Steamed Halibut with Sesame-Lime Sauce and Coconut Rice

Photo: Lee Harrelson; Styling: Jan Gautro
Steamed halibut has a clean, mild flavor that complements this pungent sauce. We used a bamboo steamer set over simmering water to steam the fish. It's helpful to lightly coat the bamboo with cooking spray before adding the fish.

Yield:

4 servings

Recipe from

Nutritional Information

Calories 293
Caloriesfromfat 24 %
Fat 7.8 g
Satfat 2.9 g
Monofat 1.9 g
Polyfat 1.9 g
Protein 36.1 g
Carbohydrate 18.7 g
Fiber 0.6 g
Cholesterol 52 mg
Iron 1.9 mg
Sodium 576 mg
Calcium 87 mg

Ingredients

1/4 cup finely chopped green onions
2 tablespoons finely chopped fresh mint
2 tablespoons fresh lime juice
1 tablespoon rice vinegar
1 1/2 teaspoons sugar
1 1/2 teaspoons fish sauce
1 1/2 teaspoons dark sesame oil
1/4 teaspoon red curry paste
1 cup water
3/4 cup basmati rice
3/4 cup light coconut milk
1/2 teaspoon salt, divided
3 tablespoons chopped fresh cilantro
4 (6-ounce) halibut fillets
1/4 teaspoon freshly ground black pepper
4 lime wedges

Preparation

1. Combine first 8 ingredients in a small bowl, stirring with a whisk. Set aside.

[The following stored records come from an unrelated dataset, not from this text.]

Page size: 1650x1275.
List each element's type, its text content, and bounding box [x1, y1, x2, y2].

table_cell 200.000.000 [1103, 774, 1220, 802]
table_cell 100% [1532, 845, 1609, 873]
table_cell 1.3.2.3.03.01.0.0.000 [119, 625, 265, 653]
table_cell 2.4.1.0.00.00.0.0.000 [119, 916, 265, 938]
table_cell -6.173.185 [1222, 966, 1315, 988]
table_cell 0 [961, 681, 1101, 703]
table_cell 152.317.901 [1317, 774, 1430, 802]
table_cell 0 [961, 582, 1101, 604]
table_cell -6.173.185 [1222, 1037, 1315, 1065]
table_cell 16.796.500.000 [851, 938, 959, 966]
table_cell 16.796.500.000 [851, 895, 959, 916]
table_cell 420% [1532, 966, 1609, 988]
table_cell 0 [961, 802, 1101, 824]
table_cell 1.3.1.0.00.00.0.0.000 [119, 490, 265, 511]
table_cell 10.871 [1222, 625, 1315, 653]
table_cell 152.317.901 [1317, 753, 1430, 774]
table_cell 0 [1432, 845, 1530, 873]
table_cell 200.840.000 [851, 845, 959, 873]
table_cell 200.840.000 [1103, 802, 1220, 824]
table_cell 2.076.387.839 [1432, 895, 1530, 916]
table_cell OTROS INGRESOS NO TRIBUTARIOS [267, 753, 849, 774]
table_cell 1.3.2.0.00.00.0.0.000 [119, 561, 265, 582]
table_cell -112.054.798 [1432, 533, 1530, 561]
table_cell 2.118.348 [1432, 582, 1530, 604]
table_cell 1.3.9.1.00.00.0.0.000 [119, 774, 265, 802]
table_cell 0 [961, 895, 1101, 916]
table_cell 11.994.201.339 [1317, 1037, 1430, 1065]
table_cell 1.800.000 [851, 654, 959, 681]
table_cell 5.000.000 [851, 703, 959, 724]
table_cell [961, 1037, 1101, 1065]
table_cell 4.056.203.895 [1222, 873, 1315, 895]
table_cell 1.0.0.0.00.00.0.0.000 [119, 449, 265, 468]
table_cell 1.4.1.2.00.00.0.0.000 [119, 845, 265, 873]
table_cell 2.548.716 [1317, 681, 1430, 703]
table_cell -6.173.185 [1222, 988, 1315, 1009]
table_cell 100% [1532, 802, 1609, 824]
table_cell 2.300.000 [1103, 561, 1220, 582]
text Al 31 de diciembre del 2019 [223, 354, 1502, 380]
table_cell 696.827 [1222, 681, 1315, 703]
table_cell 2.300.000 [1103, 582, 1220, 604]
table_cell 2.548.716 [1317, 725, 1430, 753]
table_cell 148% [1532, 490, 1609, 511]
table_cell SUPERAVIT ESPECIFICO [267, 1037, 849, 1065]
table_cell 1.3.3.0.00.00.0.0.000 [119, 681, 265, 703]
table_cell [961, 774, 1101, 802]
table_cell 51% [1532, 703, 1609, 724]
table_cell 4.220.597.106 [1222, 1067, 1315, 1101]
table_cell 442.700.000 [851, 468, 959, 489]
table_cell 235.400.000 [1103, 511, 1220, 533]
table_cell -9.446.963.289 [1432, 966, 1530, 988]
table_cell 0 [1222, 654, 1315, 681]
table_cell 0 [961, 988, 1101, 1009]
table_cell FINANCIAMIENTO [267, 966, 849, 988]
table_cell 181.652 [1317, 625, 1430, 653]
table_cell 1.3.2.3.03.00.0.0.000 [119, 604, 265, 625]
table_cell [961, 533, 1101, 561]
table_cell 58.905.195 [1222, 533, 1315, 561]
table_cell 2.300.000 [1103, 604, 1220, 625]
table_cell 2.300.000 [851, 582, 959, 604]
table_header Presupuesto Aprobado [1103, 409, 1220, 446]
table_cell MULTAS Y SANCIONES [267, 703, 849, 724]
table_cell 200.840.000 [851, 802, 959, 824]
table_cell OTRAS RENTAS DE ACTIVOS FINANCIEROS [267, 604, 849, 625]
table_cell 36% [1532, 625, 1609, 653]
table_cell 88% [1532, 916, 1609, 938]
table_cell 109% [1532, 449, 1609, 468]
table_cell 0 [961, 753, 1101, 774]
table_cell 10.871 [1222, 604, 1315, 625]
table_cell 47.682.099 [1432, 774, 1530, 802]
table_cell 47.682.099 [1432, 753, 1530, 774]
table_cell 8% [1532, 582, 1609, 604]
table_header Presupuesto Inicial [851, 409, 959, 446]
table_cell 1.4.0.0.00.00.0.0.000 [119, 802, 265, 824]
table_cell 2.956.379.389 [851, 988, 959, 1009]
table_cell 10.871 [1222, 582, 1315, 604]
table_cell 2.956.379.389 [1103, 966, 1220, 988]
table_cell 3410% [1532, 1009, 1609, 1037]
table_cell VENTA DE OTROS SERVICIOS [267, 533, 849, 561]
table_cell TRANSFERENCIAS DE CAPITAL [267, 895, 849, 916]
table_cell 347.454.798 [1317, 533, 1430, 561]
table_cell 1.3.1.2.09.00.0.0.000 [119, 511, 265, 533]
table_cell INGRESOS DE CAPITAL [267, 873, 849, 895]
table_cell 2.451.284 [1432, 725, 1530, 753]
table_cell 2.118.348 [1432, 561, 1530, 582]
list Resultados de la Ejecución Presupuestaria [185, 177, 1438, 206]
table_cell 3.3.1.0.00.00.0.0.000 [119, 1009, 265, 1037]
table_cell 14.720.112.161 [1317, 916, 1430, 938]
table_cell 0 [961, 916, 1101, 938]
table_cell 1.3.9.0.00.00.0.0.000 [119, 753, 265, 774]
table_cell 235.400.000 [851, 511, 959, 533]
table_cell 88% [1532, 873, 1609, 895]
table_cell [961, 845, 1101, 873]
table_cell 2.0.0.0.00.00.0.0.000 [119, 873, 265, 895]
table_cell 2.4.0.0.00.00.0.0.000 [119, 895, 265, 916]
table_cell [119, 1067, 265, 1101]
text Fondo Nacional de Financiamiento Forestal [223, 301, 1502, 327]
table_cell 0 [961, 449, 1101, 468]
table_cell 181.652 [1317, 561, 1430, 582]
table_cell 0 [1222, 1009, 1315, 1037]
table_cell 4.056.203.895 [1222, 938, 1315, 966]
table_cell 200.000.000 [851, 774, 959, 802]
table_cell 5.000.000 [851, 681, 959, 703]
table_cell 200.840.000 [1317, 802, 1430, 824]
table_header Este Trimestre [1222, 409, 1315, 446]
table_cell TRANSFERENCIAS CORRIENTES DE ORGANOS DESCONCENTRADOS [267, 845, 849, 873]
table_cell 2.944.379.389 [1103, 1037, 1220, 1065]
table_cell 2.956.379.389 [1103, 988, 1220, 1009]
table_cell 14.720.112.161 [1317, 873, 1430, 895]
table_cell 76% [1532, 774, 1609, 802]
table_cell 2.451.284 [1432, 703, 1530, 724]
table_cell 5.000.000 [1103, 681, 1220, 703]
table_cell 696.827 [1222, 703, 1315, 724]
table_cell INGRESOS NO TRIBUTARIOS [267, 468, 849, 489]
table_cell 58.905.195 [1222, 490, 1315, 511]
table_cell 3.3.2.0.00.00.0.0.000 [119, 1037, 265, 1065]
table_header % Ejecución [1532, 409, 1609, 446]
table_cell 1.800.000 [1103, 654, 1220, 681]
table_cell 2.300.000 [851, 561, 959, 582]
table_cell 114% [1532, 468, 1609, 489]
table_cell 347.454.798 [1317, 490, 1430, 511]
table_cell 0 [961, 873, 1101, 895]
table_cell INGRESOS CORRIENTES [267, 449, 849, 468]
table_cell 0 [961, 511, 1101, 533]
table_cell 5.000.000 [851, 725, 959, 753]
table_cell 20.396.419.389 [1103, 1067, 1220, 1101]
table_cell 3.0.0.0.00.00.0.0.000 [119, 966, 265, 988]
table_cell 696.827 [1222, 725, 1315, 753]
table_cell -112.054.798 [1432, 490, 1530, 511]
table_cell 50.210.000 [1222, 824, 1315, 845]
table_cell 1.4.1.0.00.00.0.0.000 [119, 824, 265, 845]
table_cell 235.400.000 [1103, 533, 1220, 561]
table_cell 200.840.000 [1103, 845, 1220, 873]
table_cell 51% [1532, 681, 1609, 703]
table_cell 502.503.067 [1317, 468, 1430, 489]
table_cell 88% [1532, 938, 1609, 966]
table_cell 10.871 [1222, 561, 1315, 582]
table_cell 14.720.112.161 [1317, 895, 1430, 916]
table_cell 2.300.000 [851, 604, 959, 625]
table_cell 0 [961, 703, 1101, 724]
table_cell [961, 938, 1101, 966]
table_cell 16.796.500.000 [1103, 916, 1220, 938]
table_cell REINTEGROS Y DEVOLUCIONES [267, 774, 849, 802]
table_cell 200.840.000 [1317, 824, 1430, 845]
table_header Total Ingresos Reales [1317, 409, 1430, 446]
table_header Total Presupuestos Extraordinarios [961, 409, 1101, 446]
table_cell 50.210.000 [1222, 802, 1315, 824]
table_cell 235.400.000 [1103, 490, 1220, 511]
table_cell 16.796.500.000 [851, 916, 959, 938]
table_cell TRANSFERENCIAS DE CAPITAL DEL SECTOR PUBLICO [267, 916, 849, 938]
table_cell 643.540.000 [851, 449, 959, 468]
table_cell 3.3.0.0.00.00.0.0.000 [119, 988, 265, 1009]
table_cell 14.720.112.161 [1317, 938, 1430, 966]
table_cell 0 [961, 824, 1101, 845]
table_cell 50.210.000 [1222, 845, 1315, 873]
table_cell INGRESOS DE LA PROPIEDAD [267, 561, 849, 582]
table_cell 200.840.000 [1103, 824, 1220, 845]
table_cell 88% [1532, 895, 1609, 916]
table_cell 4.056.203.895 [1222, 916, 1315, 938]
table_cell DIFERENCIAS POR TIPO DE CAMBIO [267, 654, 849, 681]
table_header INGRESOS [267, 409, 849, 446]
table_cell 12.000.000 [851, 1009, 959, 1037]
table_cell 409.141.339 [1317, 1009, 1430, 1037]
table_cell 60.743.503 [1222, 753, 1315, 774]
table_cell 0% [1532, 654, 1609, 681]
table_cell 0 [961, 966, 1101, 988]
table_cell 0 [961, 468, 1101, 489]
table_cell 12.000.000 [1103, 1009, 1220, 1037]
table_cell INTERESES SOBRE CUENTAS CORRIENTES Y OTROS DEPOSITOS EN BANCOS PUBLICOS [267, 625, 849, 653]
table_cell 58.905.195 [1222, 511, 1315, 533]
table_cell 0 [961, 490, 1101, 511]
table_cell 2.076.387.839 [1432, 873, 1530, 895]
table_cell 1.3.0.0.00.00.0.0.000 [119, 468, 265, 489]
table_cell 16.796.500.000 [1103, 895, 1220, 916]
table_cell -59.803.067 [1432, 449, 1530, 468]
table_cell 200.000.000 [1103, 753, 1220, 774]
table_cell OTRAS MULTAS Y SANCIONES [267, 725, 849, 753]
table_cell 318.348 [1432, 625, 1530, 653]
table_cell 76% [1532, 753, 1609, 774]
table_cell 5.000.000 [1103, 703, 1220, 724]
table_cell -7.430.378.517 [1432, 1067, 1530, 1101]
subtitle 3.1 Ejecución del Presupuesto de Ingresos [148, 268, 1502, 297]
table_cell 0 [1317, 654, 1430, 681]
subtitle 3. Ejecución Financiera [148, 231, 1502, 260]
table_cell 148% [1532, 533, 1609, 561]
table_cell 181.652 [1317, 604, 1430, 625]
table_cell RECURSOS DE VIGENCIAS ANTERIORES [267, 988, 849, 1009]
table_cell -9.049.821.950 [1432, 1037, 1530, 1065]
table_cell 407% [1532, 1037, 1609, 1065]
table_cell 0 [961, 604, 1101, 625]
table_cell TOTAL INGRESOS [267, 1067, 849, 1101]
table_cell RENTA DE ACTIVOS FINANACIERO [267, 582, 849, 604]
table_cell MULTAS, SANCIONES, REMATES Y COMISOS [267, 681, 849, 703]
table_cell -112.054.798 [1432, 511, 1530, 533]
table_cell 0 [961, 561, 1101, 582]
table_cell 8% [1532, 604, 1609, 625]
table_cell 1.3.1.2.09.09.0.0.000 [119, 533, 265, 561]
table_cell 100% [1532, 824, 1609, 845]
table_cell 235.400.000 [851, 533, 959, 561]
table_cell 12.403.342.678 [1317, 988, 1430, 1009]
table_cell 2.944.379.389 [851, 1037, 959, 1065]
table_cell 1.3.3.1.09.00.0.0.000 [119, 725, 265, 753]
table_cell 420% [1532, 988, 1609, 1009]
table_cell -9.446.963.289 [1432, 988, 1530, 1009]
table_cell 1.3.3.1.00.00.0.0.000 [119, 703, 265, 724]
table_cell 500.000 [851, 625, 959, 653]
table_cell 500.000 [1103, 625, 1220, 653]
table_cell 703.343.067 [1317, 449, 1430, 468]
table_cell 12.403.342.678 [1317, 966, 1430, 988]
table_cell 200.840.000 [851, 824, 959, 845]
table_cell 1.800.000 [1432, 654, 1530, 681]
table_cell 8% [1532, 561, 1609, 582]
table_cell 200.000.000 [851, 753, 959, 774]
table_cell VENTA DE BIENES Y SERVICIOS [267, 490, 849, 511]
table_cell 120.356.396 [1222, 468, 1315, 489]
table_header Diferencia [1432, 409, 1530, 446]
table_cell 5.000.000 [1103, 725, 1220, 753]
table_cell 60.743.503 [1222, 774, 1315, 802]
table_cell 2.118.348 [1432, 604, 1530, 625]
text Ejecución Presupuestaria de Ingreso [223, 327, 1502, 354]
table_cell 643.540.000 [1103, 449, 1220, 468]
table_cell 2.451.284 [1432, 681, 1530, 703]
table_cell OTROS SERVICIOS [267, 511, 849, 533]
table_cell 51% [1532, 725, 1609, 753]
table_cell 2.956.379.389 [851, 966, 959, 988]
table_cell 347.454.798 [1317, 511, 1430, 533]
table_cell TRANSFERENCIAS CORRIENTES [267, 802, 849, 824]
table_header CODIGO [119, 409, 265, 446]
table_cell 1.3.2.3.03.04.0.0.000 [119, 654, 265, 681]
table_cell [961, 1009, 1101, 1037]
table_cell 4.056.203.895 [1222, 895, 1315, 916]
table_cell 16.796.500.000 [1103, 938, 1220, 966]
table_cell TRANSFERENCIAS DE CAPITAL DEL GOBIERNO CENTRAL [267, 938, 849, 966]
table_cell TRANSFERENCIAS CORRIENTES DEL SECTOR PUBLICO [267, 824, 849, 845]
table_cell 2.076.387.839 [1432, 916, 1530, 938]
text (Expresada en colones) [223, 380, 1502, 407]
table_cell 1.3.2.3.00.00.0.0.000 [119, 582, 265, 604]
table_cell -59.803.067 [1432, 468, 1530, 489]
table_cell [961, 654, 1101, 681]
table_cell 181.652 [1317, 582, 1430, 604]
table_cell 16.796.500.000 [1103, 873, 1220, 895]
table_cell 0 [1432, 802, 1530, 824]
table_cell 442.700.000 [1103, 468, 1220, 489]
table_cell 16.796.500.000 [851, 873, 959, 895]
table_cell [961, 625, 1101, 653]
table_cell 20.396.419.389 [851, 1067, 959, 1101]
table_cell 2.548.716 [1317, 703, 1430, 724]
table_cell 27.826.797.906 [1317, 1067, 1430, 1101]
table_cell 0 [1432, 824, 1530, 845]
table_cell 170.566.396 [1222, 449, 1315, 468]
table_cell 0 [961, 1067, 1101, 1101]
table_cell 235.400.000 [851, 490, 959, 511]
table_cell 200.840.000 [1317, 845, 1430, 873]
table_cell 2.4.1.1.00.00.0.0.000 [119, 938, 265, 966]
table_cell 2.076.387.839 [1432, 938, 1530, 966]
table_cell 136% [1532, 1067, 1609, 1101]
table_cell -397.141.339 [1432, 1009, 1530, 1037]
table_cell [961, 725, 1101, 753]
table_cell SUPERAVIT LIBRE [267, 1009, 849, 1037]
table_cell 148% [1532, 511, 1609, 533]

2. Combine 1 cup water, rice, coconut milk, and 1/4 teaspoon salt in a medium saucepan; bring to a boil. Cover, reduce heat, and simmer 15 minutes or until liquid is absorbed. Remove from heat; let stand 5 minutes. Stir in cilantro.

3. Sprinkle fish evenly with remaining 1/4 teaspoon salt and pepper. Steam fish, covered, 8 minutes or until fish flakes easily when tested with a fork or until desired degree of doneness. Place 1/2 cup rice on each of 4 plates; top with 1 fillet. Drizzle each serving with 2 tablespoons sauce. Serve with lime wedges.